■ Brief
Repeat the records below exactly as they appear.

------ Data listing ------

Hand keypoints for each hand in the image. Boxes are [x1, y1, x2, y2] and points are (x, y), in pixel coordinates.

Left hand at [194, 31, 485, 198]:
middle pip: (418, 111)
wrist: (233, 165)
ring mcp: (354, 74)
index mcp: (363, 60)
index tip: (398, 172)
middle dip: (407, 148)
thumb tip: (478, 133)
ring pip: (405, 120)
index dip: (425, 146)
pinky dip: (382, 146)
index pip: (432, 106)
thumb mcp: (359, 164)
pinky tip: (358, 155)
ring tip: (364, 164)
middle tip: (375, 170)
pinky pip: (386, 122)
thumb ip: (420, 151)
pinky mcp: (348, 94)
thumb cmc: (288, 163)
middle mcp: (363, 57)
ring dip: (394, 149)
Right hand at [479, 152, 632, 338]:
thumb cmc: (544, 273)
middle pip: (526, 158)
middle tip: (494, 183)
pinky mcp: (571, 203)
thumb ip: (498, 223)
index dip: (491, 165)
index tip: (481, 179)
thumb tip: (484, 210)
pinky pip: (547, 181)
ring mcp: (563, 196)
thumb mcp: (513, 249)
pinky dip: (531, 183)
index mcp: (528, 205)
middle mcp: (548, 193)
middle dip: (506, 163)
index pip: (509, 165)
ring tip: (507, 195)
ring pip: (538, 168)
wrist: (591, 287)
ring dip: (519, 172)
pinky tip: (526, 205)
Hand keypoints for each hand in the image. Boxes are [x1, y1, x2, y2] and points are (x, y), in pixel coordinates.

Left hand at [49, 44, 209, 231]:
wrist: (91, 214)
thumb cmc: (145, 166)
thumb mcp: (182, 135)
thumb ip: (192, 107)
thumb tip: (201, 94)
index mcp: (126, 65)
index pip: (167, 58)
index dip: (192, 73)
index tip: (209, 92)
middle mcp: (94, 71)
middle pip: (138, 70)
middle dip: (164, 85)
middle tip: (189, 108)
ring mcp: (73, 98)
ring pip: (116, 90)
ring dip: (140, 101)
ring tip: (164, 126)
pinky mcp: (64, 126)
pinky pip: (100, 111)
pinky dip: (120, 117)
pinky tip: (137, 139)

------

■ Problem solution
Hand keypoints for each hand in the image. Boxes are [x1, y1, x2, y2] and points are (x, y), in pixel coordinates.

Left hand at [194, 31, 485, 198]:
middle pip: (418, 111)
wrist: (233, 165)
ring mcp: (354, 74)
index mcp: (363, 60)
index tip: (398, 172)
middle dip: (407, 148)
thumb tip: (478, 133)
ring pip: (405, 120)
index dip: (425, 146)
pinky dip: (382, 146)
index pip: (432, 106)
thumb mcp: (359, 164)
pinky tip: (358, 155)
ring tip: (364, 164)
middle tip: (375, 170)
pinky pip: (386, 122)
thumb ip: (420, 151)
pinky mcp: (348, 94)
thumb cmc: (288, 163)
middle mcp: (363, 57)
ring dip: (394, 149)
Right hand at [479, 152, 632, 338]:
thumb cmc: (544, 273)
middle pip: (526, 158)
middle tip: (494, 183)
pinky mcp: (571, 203)
thumb ip: (498, 223)
index dip: (491, 165)
index tip: (481, 179)
thumb tip: (484, 210)
pinky pip: (547, 181)
ring mcp: (563, 196)
thumb mcp: (513, 249)
pinky dip: (531, 183)
index mcp: (528, 205)
middle mcp: (548, 193)
middle dip: (506, 163)
index pip: (509, 165)
ring tip: (507, 195)
ring pip: (538, 168)
wrist: (591, 287)
ring dip: (519, 172)
pinky tip: (526, 205)
Hand keypoints for each hand in the image. Boxes are [x1, y1, x2, y2] and points are (x, y), in pixel coordinates.

Left hand at [49, 44, 209, 231]:
wrist: (91, 214)
thumb cmc: (145, 166)
thumb mcp: (182, 135)
thumb ip: (192, 107)
thumb tip: (201, 94)
index mcp: (126, 65)
index pip: (167, 58)
index dip: (192, 73)
index tip: (209, 92)
middle mcp: (94, 71)
middle pip: (138, 70)
middle dip: (164, 85)
middle tip: (189, 108)
ring mcp: (73, 98)
ring pip: (116, 90)
ring dip: (140, 101)
ring tip: (164, 126)
pinky mcp: (64, 126)
pinky pip: (100, 111)
pinky dip: (120, 117)
pinky tip: (137, 139)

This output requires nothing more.